Reality set in early on with learning a song a week. My recording of Green Day’s Revolution Radio was troubled from the beginning. I went into it feeling overwhelmed. It is a pretty basic song with cords I’m familiar with put into a rhythmic pattern that was unfamiliar. I struggled physically and mentally to learn and produce this song. Perhaps it is due to the recording process being added to my learning that has added this element of being uncertain with my abilities to produce a listenable version.
In other words, I was scared. I was scared to fail. Scared to record and re-record the song with every new take being worse than the ones before it. I didn’t practice enough. I wasn’t ready, so I prolonged recording. I know I said I will record and play back warts and all, but some warts are really ugly and when I’m the one wearing the warts I think are too ugly and unexceptable for others to view (or listen to in this case) I won’t show them.

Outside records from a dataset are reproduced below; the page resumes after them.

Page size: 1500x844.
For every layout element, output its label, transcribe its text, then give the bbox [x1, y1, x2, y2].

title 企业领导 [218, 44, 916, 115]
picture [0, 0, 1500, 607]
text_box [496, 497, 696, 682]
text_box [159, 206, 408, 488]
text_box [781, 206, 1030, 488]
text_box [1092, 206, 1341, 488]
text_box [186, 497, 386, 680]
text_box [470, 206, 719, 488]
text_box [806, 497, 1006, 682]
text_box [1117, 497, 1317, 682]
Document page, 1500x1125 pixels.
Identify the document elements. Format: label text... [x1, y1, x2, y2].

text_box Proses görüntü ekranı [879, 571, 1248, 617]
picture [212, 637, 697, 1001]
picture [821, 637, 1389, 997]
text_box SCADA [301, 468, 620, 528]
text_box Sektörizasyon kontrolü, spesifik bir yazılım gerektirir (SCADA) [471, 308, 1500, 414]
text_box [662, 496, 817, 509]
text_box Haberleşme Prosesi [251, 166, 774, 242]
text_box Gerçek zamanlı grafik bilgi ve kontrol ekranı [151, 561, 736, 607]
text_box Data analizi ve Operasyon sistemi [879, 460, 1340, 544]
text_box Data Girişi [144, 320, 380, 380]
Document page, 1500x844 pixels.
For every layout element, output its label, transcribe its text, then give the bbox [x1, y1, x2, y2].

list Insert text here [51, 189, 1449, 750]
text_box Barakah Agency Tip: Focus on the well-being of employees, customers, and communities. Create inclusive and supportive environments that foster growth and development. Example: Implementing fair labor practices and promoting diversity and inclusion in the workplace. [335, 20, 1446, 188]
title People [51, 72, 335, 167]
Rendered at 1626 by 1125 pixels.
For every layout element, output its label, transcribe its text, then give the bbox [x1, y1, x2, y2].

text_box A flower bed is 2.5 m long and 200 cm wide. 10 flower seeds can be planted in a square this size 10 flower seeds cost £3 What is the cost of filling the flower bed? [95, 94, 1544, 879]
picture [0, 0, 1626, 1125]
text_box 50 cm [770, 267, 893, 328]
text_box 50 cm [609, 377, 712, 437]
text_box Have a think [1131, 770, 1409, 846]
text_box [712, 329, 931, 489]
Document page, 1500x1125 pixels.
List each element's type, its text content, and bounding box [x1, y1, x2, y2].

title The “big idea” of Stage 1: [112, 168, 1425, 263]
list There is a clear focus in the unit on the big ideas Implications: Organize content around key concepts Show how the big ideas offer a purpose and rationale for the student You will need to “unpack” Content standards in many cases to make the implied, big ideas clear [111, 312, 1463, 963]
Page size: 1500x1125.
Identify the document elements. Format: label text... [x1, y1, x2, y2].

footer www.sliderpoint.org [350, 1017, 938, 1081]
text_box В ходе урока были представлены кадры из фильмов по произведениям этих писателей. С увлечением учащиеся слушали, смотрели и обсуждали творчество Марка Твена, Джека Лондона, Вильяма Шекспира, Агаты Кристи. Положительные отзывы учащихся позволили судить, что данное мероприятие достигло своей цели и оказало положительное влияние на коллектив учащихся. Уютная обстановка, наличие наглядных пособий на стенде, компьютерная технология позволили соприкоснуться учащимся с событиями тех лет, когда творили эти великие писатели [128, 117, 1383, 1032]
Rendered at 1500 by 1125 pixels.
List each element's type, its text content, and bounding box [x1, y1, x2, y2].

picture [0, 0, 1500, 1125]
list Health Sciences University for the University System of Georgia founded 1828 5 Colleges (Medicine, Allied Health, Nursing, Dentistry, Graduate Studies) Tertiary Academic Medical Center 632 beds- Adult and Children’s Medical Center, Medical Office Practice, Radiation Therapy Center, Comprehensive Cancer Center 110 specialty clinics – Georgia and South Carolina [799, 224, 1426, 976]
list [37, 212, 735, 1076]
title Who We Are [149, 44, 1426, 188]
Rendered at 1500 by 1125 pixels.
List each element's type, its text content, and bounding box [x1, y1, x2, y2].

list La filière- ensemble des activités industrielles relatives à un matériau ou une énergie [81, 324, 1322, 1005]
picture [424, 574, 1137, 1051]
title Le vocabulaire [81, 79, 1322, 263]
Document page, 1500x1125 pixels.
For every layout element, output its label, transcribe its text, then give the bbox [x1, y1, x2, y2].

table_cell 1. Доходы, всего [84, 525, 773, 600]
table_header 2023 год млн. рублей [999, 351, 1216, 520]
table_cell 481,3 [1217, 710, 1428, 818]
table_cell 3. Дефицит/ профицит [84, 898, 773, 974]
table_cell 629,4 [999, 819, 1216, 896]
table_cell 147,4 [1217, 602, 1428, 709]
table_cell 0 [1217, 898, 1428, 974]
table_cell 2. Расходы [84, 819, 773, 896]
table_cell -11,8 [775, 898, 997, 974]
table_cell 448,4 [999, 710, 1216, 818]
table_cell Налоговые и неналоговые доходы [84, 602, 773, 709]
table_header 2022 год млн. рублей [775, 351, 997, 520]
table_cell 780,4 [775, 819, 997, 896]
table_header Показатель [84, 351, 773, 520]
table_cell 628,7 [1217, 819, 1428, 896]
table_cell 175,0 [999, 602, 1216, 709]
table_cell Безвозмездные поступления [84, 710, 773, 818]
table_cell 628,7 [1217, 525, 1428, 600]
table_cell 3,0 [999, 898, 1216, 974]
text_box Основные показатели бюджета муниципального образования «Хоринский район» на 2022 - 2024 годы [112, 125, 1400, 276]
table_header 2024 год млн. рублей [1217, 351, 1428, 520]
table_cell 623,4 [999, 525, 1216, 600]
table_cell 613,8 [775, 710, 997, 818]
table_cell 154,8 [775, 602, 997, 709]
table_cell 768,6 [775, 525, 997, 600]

I screwed up on the parts I knew I would screw up on. I would have left it alone if that guitar part sounded anything like it should have, but it didn’t. The guitar part is played during the verse “We will be seen and not be heard”. That part happens twice in the song and the second time the guitar part adds a change up with the lyrics “We are the songs of the disturbed”. I totally fucked that part up. I would have been able to sing along to it.
Those are warts I don’t want to show so I have to go back and re-record those parts. They don’t have to sound perfect or flawless, but I cannot leave them as they are. There was another part where I got sloppy on a riff but I’m willing to let that be heard.
So two songs in and I’m already meeting challenges. Song three will have to wait.